Food allergies occur when the immune system identifies the proteins in a particular food as harmful to the body, subsequently reacting to try to "fight off" the "harmful" proteins (which are in fact harmless). Allergy to green pepper (capsicum) is fairly rare. In fact, some people take capsicum supplements to help treat allergies.
Whereas most food allergens cause itching or swelling of the mouth, tongue or lips, more common allergic reactions to green pepper are respiratory symptoms, such as rhinoconjinctivitis (red, itchy, swollen, watery eyes) and asthma. Headaches are also not often reported in association with food allergies but are in the case of green pepper allergy. Other symptoms you may experience if you have a green pepper allergy include eczema, hives, swelling and redness of the extremities or face, abdominal pain, nausea, vomiting, diarrhea, runny nose, congestion, coughing, sneezing, wheezing, difficulty breathing, drop in blood pressure, lightheadedness or fainting.

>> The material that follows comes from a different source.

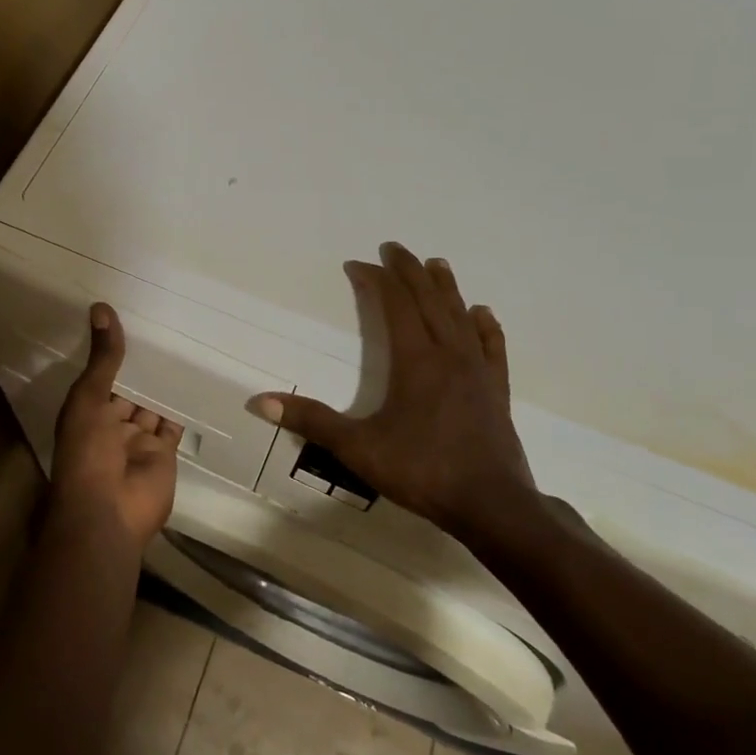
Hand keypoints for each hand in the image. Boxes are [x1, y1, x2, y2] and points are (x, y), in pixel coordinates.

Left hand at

You may experience some of these symptoms if you have oral allergy syndrome (OAS). This is an allergy to certain raw fruits and vegetables that is typically brought on by hay fever. If you have OAS it is likely that you will be able to eat cooked green peppers with no problem; you'll just have to avoid raw ones. If you have a true green pepper allergy you will have to avoid eating green peppers and may not even be able to handle them without experiencing symptoms. You should see an allergist to be tested and find out whether you have a green pepper allergy or OAS.
If you have a severe allergy to green pepper you may experience anaphylaxis, which can be fatal. Symptoms include nausea, vomiting, weak or rapid pulse, difficulty breathing, confusion and loss of consciousness. If you experience these symptoms, seek immediate medical attention.